UK ambassador to US calls Trump 'inept' in leaked cables

Sir Kim Darroch also criticised the Trump administration’s ‘incoherent’ approach to Iran

TOPSHOT - US President Donald Trump speaks to the media as he walks to Marine One prior to departing from the South Lawn of the White House in Washington, DC, July 5, 2019. Trump travels to Bedminster, New Jersey. / AFP / SAUL LOEB
Powered by automated translation

Britain’s ambassador to the United States has described President Donald Trump and his administration as “inept” and “uniquely dysfunctional” in leaked diplomatic memos published by the Mail on Sunday.

Ambassador Sir Kim Darroch reportedly said Mr Trump’s presidency could “crash and burn” and “end in disgrace” in the cache of secret cables and briefing notes sent back to Britain.

“We don’t really believe this administration is going to become substantially more normal; less dysfunctional; less unpredictable; less faction riven; less diplomatically clumsy and inept,” Amb Darroch reportedly wrote in one dispatch.

The paper said the most damning comments by Amb Darroch described Trump, who was received by Queen Elizabeth II during a state visit to Britain only last month, as “insecure” and “incompetent”.

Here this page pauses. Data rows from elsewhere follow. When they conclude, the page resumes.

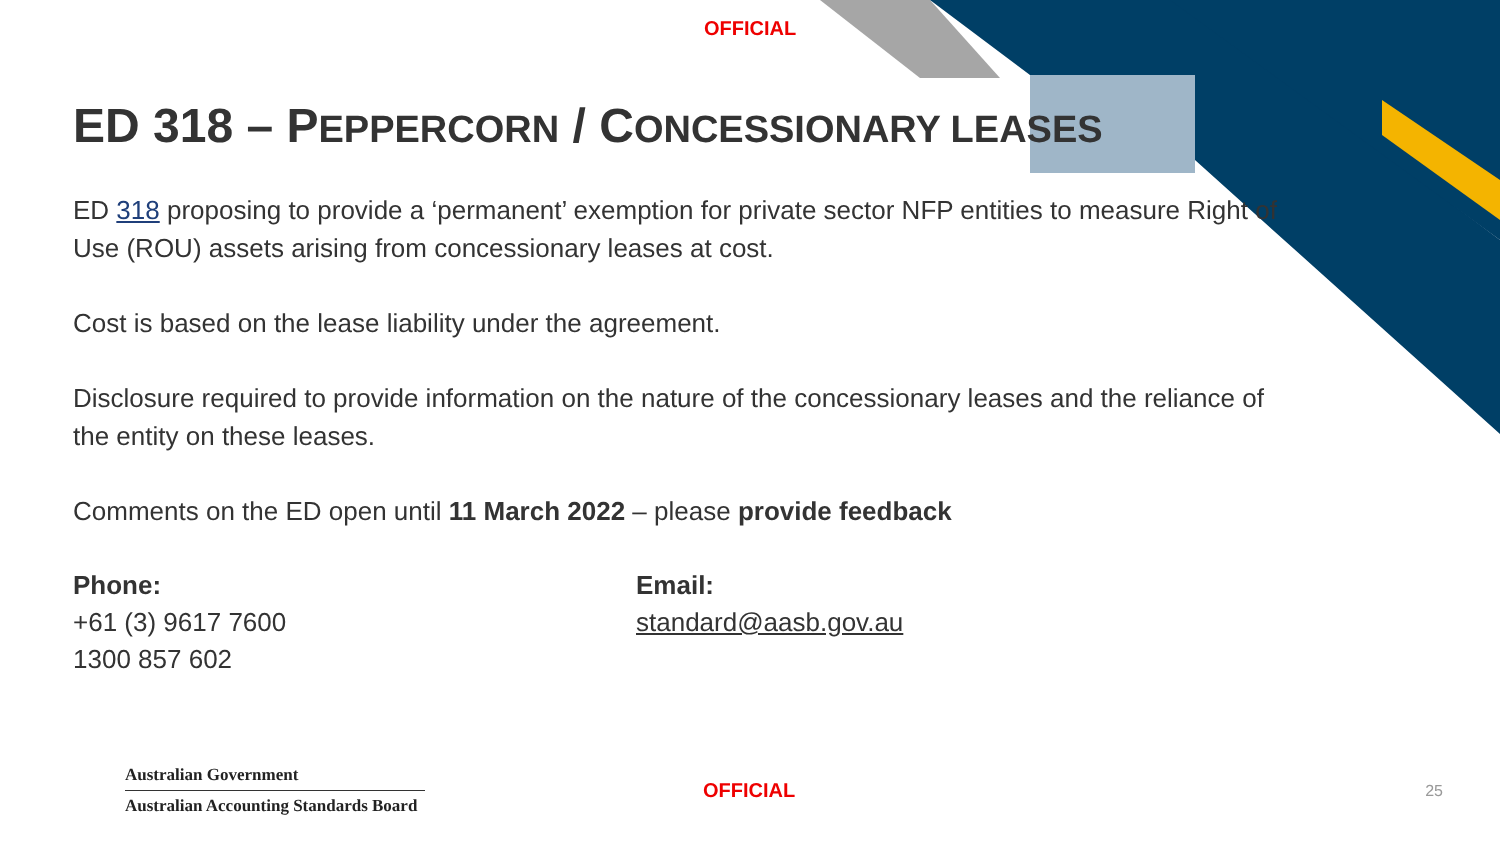OFFICIAL
ED 318 – PEPPERCORN / CONCESSIONARY LEASES
ED 318 proposing to provide a ‘permanent’ exemption for private sector NFP entities to measure Right of Use (ROU) assets arising from concessionary leases at cost.
Cost is based on the lease liability under the agreement.
Disclosure required to provide information on the nature of the concessionary leases and the reliance of the entity on these leases.
Comments on the ED open until 11 March 2022 – please provide feedback
Phone:
+61 (3) 9617 7600
1300 857 602
Email:
standard@aasb.gov.au
Australian Government
Australian Accounting Standards Board
OFFICIAL
25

A memo sent after the visit said the president and his team had been “dazzled” by the experience but warned Britain might not remain “flavour of the month” because “this is still the land of America First”.

He reportedly wrote that the “vicious infighting and chaos” inside the White House – widely reported in the US but dismissed by Trump as “fake news” – was “mostly true”.

Amb Darroch is one of Britain’s most experienced diplomats whose posting in Washington DC began in January, 2016, prior to Trump winning the presidency.

The Mail on Sunday said the memos, likely to have been leaked by someone within Britain's sprawling civil service, cover a period beginning in 2017.

In one of the most recent reported dispatches, filed on June 22, Amb Darroch criticised Trump’s fraught foreign policy on Iran, which has prompted fears in global capitals of a military conflict, as “incoherent” and “chaotic”.

He reportedly said the president’s assertion that he called off retaliatory missile strikes against Tehran after a US drone was shot down because it risked killing 150 Iranians, “doesn’t stand up”.

“It’s more likely that he was never fully on board and that he was worried about how this apparent reversal of his 2016 campaign promises would look come 2020,” Amb Darroch reportedly stated, referring to the next presidential election.

Britain’s Foreign Office did not dispute the veracity of the memos.

“The British public would expect our ambassadors to provide ministers with an honest, unvarnished assessment of the politics in their country,” a spokeswoman said.

“Their views are not necessarily the views of ministers or indeed the government,” she said. “We pay them to be candid.”

“Our team in Washington have strong relations with the White House and no doubt that these will withstand such mischievous behaviour,” the spokeswoman said of the potential fallout from the leak.